Wednesday, with all my vital signs stable, they moved me from the ICU into a private room. I didn’t need traction, or an orthopedic corset. Mine wasn’t what they called an “unstable injury” that needed time to heal. It was plenty stable, all right. My spinal cord had been severely impacted, and that was the end of the story. No surgeon in the world, then or now, could repair the damaged nerve tracts.

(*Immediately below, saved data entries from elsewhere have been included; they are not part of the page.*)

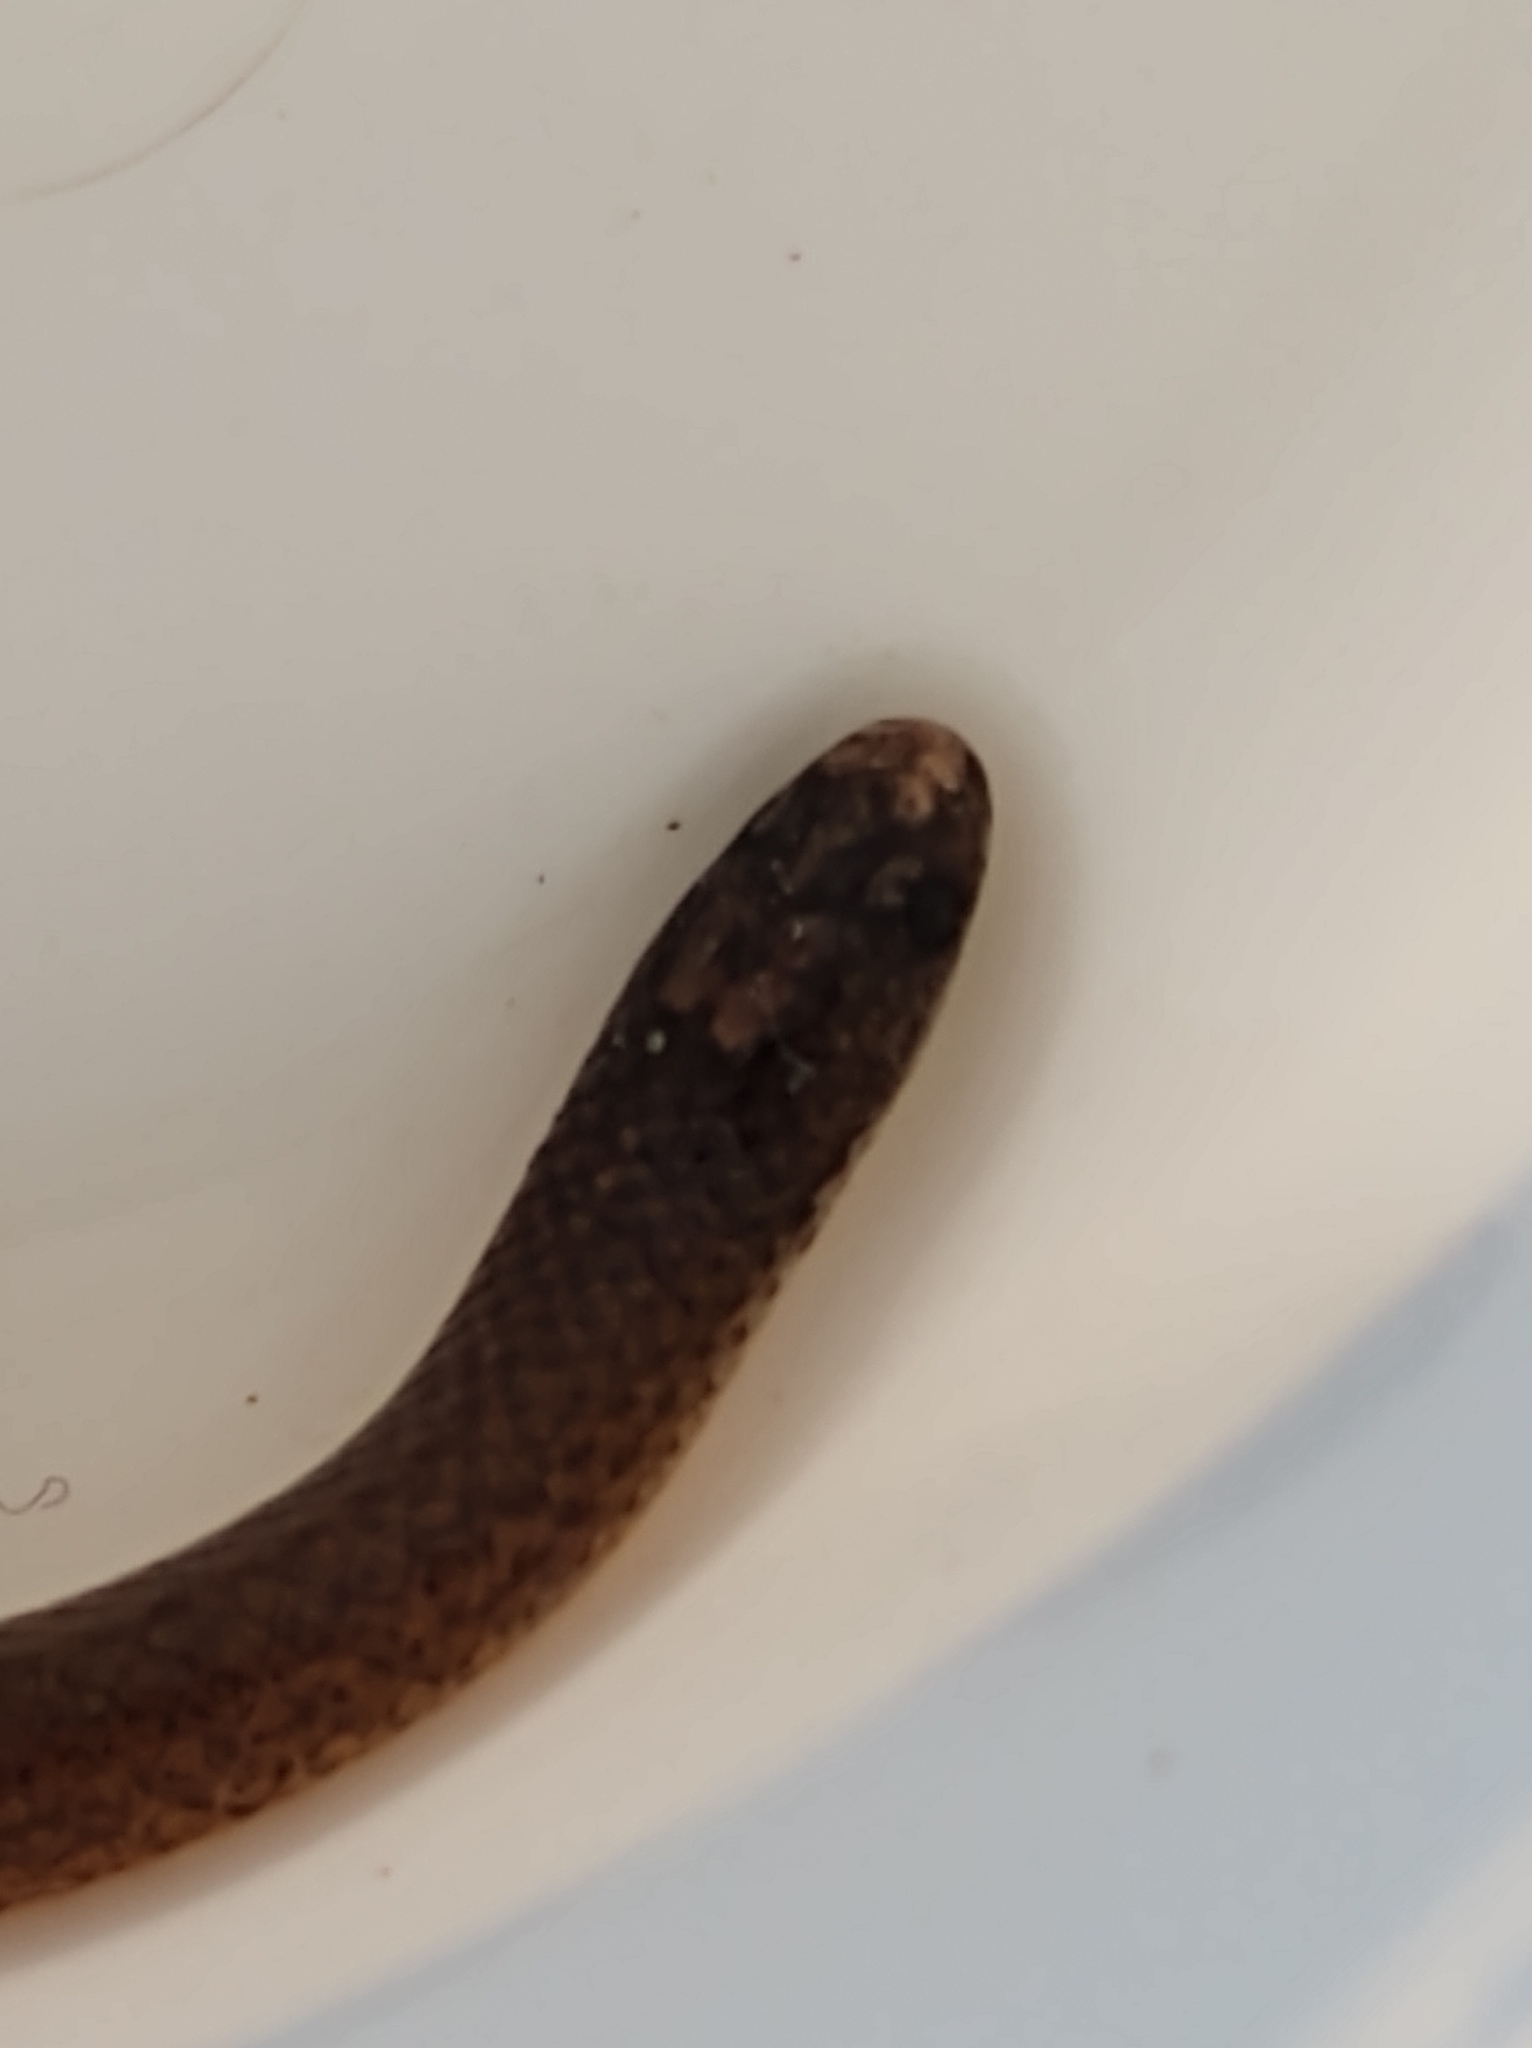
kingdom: Animalia
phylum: Chordata
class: Squamata
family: Colubridae
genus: Tantillita
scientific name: Tantillita canula
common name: Yucatecan dwarf short-tail snake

During the few days that I remained in the hospital, receiving treatment for my lesser wounds and undergoing tests to determine the extent of my disabilities, the nurses could do little more for me than turn me regularly in bed to prevent sores from forming as a result of my immobility and lack of sensation in my legs.

Physical therapy began on Thursday. The therapist worked my legs for me, flexing my ankles and my knees, which someone would have to do for me daily from now on, to prevent my joints from locking and my muscles from contracting as the result of paralysis.

I didn’t mourn the loss of mobility, didn’t lie abed in anguish over having become a cripple, which was a word used casually then, not one considered less sensitive than “disabled.” I felt that I had received what I’d earned and that enduring my condition without complaint might be my sole hope of redemption.

Fewer painkillers were now prescribed, and I could no longer retreat into a haze of medication. Neither did I continue to wrap myself in calculated silence. I spoke to everyone, although not in my former garrulous way. I felt that nothing I said could be worth anyone listening, not after the suffering that my presence in the world had caused; for the most part, I limited myself to responses, initiating few exchanges. I remained aware that my grief and acute sense of blame distressed my mother and Grandfather Teddy. But to pretend to feel other than I truly felt would have filled me with self-disgust.